I can’t do yoga, I’m not flexible!
Does this sound like you? Does yoga seem intimidating? Don’t have the designer clothes or mat? No problem, none of these things are important in starting a yoga practice! The best way to start a yoga practice is to, well…. Start!
I’ve been practicing yoga for over 10 years and part of the allure is that I yoga still teaches me something every time I practice.
Any time is a good time to begin a practice but, there are a few things you should research and ask.
First, there are many different styles of yoga and every teacher and studio are different as well. It would be helpful to research a few different types of yoga to see which one resonates with you. In stating that, all styles of yoga may not be available in your area and while yoga DVD’s are great, they do not give you the instruction and attention that an instructor will. Call or visit the studio or instructor and ask questions.
Some questions you may want to ask are:
- What type of yoga do you teach at your studio?
- Are the classes suitable for beginners?
- How many people are in the classes? - The smaller the class the more one-on-one attention.
- Do they offer private lessons? – Private lessons allow you to get personal instruction tailored to your needs.
- What should you bring to class? -
Most places have yoga mats for you to rent but, it’s always better to bring your own. There are many different types of yoga mats also depending on your practice, starting out with a regular sticky mat, when your practice becomes regular you may want to invest in a better mat.

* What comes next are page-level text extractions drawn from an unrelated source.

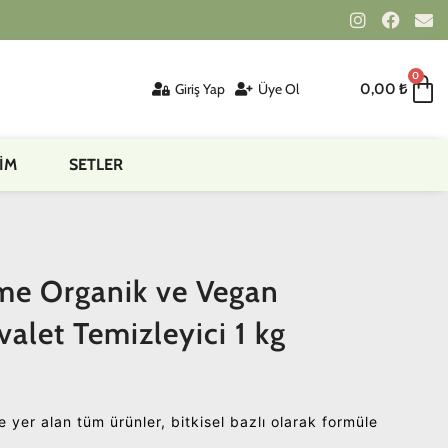
0
Giriş Yap
Üye Ol
0,00
₺
İM
SETLER
ome Organik ve Vegan
uvalet Temizleyici 1 kg
 yer alan tüm ürünler, bitkisel bazlı olarak formüle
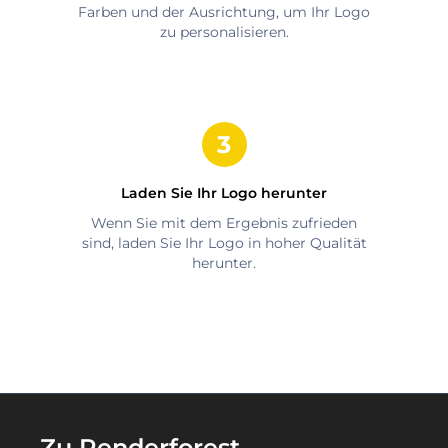
Farben und der Ausrichtung, um Ihr Logo
zu personalisieren.
Laden Sie Ihr Logo herunter
Wenn Sie mit dem Ergebnis zufrieden
sind, laden Sie Ihr Logo in hoher Qualität
herunter.
Zu Renderforest-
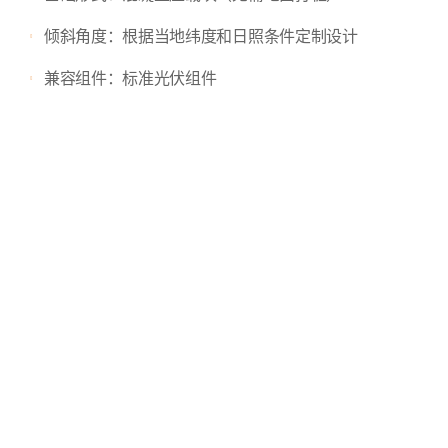
倾斜角度：根据当地纬度和日照条件定制设计
兼容组件：标准光伏组件
客户反馈：
“整个项目进展顺利高效，结构稳固且设计合理，压载
Leo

As with most things, you get what you pay for! Also, bring a towel for sweat and water! Most studios will provide you with props such as blocks and straps to enhance your practice.
You should wear comfortable clothes that allow you to move in all directions. Clothes that are comfortable laying down and standing up! Clothes that stretch and won’t fall over your head in inversions! They don’t have to be the latest fashion, your old Ramones t-shirt and gym shorts will do just fine!
The best way to reduce injury is to take things slowly. Injuries in yoga usually occur due to 2 or 3 main reasons, poor instruction by the teacher (alignment matters), the student moving too quickly trying to “force” a pose to happen, feeling pushed by the teacher or not warming up properly.
When you show up for class, show up early at least 15 min. early to your first class so you can talk to the instructor, tell them any issues you may be having, physical or emotional. You may say EMOTIONAL, What? Yes, tell them what you are hoping to get out of the class, are you stressed out, anxious, tired, have chronic pain etc…
Also, show up hydrated and on an empty stomach. In yoga, twisting postures and inversions (postures where your head is below your heart) will not be pleasant if you’ve just eaten. The best guideline is to eat about 2 hours before you practice, and always empty your bladder before class.
New students to yoga always ask; how many days a week should I do yoga? My yoga teacher use to say, “you only do yoga on the days you eat!” Meaning, every day!!! Keeping that in mind, starting out if you can only make it once a week that’s great; start there then shoot for 3 times a week. Any amount of yoga is great!
I like to tell my new students I have 3 rules:
1. Don’t do anything that hurts.
3. Have fun!
Yoga may not be your cup of tea and that’s okay but, don’t give up after the first try. Any time you start anything new it will feel awkward at first. Did you just take off the first time you got on a bike? Probably not! Also, if you didn’t like it, try a different teacher, style of yoga or studio before you rule it out totally!
Make sure you enjoy the atmosphere of the studio; some are young, hip and sound like a disco, others are soothing and calm. Check out if they offer what you are looking for, for example a Hot yoga studio (yoga done in a hot room) may have the perk of showers. Are you looking for a fast pace new yoga craze, or a calming incense burning, water fountain flowing environment. Some studios incorporate spiritual practices as well as chanting, make sure you know what you are getting into and it’s what you are looking for. Also, be open to new things, you may find that you LOVE chanting, I do!
Read the instructors biography to see their qualifications, a good yoga instructor makes all the difference. A yoga teacher should ask you questions about your past and current injuries and activity level.
They will also walk the room to make enhancements and adjustments to insure you are in proper alignment.
A good instructor will offer modifications to keep you safe and allow you to experience the pose as is best for your body.
They will encourage you to listen to your body and breath. Always remember that everyone is built differently and no ones postures look and feel the same. Be there on the mat for the benefit of yourself!
Yoga is not just about the physical postures; a good practice will include some breathing and relaxation technique as well as the physical movements. The more you get into the practice the more you will want to learn.
Workshops and special classes are fun to explore those things when you are ready.
There are so many benefits to a yoga practice but, we’ll go into that another day! Over all yoga will stretch and strengthen your body and mind. Boosting creativity and self esteem.
A good yoga session will leave you refreshed, relaxed and energized and creating an environment for your soul to grow and your beauty to flourish!